Kekutuhan Pengertian Mengenai Teknologi Mobil Listrik Sangat Diperlukan
Hendro Sutono, pendukung kendaraan listrik dan juga perwakilan dari KOSMIK Indonesia (Komunitas Sepeda/Motor Listrik Indonesia), memberikan tanggapannya tentang masalah tersebut sambil menekankan kebutuhan akan pengetahuan lengkap mengenai teknologi mobil listrik. Dia menyatakan, "Dengan bertambahnya antusiasme dunia terhadap kendaraan bermotor elektrik (EV), ada beberapa pandangan yang mencurigai betapa ramah lingkungannya teknologi ini."

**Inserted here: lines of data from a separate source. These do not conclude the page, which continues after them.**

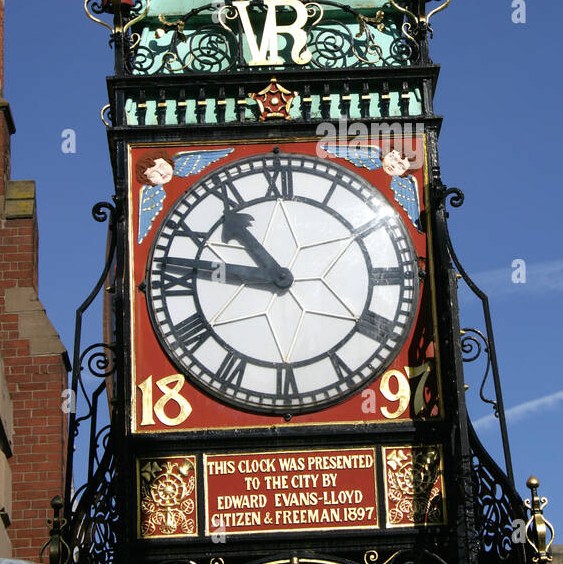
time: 10:46
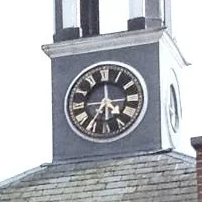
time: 4:36
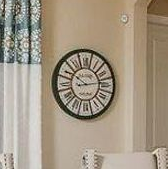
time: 10:13
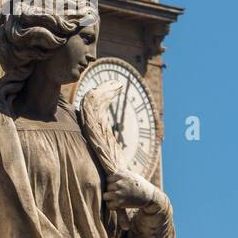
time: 11:04
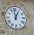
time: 12:58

Menurut Hendro, salah satu kritikan yang kerap diajukan ialah tudian kalau mobil listrik, lewat keperluannya akan baterai, memacu penambangan nikel yang berdampak buruk pada lingkungan serta membahayakan komunitas setempat. Dia menjelaskan jika narasi itu dapat diartikan sebagai informasi yang menyesatkankan apabila tanpa didampingi oleh pemahaman menyeluruh seputar ragam baterai yang dipergunakan dalam kendaraan listrik masa kini.

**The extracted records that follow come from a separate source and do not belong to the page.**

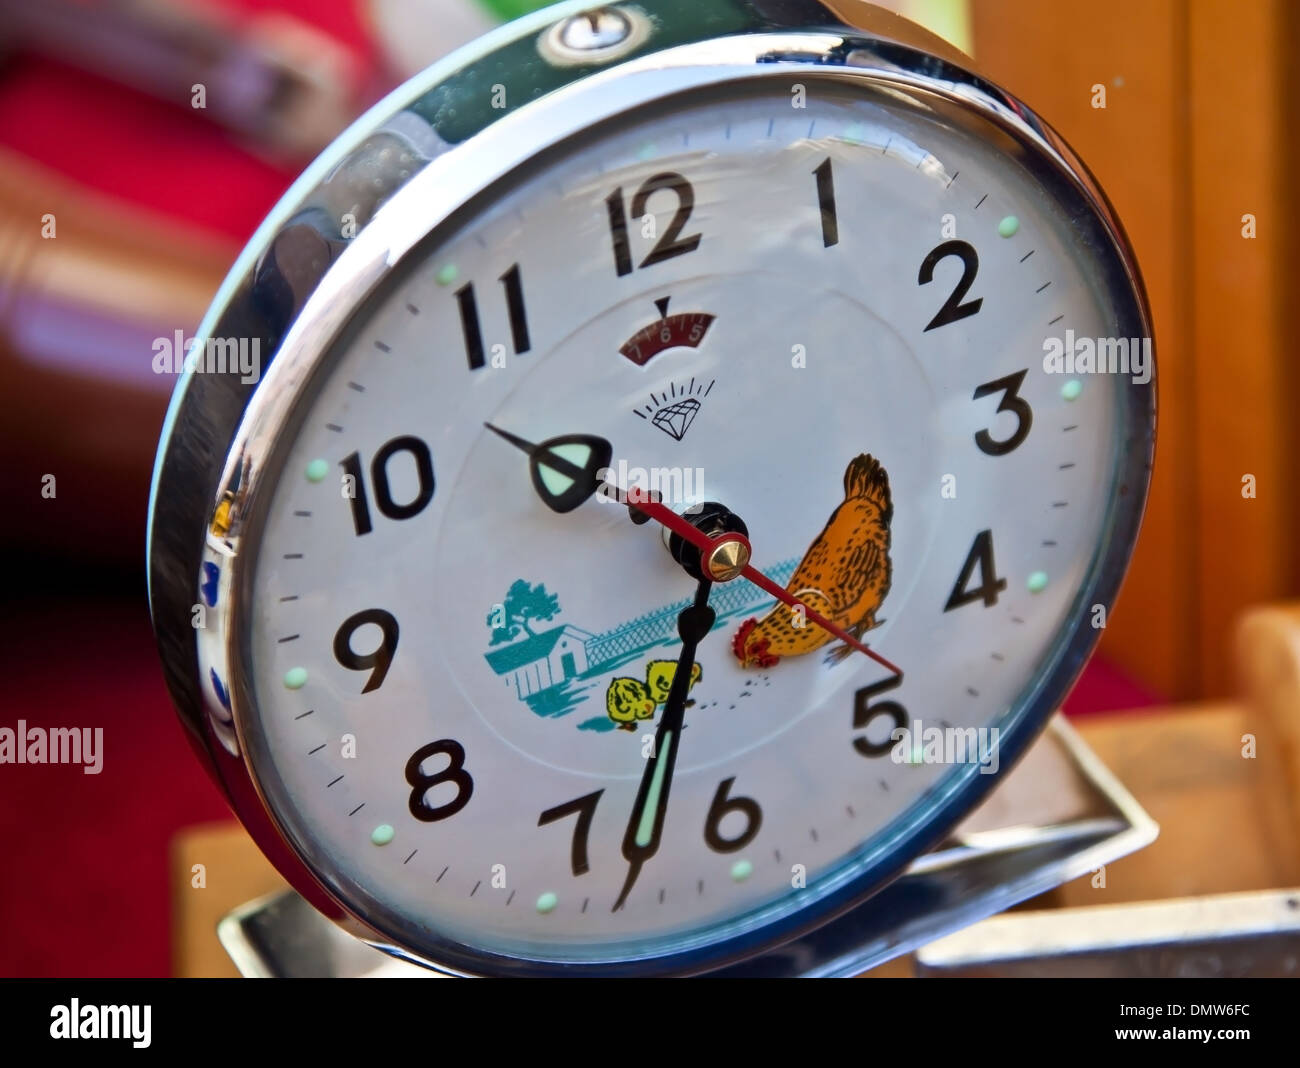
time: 10:32
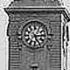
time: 5:14
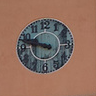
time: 9:48
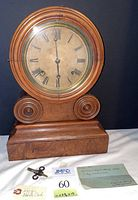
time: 5:59
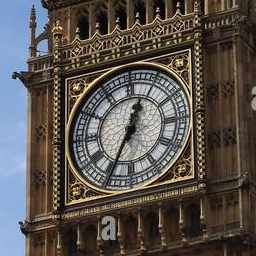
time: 12:34
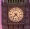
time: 7:23
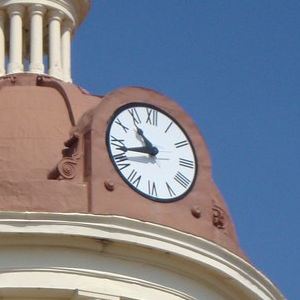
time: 10:42
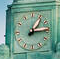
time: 1:13
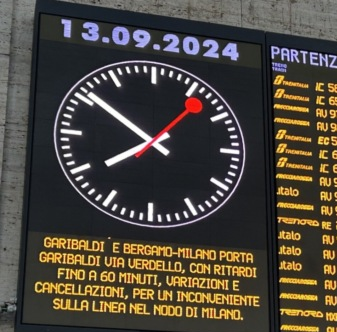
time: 7:51
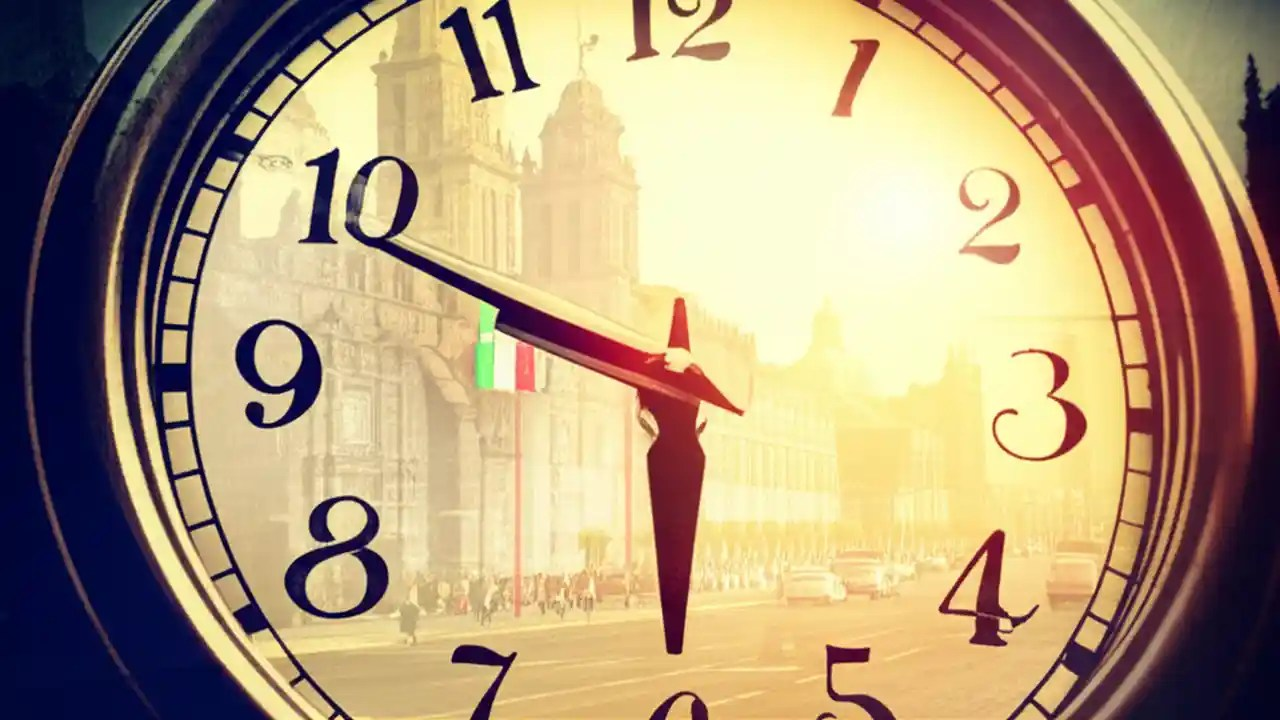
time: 5:49
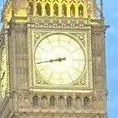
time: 8:43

Hendro menggarisbawahi betapa pentingnya kritik tentang pengaruh lingkungan dari penambangan nikel, namun ia juga berpendapat bahwa membebani semua mobil listrik dengan tanggung jawab atas kerusakan lingkungan yang disebabkan oleh penambangan nikel merupakan kesalahan persepsi. Ia melanjutkan, "Pada beberapa titik, cerita seperti itu justru digunakan oleh sekelompok orang yang merasakan dampak negatif dari perubahan energi, entah dalam hal ekonomi atau politik."
Transisi Ke Baterai LFP Pada Mobil Listrik
Hendro pun menggarisbawahi bahwa sebagian besar baterai mobil listrik dewasa ini sudah jarang menggunakan nikel. Menurutnya, data terkini menyatakan jika kebanyakan kendaraan listrik yang dihasilkan saat ini tak lagi memerlukan nikel sebagai komponen utama dalam baterainya.
Dia menyebutkan bahwa beberapa pemain utama dalam industri, seperti Tesla, BYD, serta beragam perusahaan otomotif di China, sudah mulai mengadopsi teknologi baterai LFP. Dia menambahkan, "Tercatat lebih dari 50% jumlah kendaraan listrik yang ada di pasaran global tahun 2024 akan memakai jenis baterai tersebut. Sementara itu, proporsinya di Tiongkok jauh lebih tinggi—sekitar 70%," tutupnya.
Pengetahuan publik tentang akibat lingkungan yang ditimbulkan oleh kegiatan penambangan nikel sungguh diperlukan.
Akan tetapi, diperlukan adanya pengetahuan yang lebih luas mengenai teknologi mobil listrik yang tersedia saat ini agar kritikan yang diajukan bisa bersifat membangun dan mendukung proses beralih ke sumber daya energi yang lebih lestari.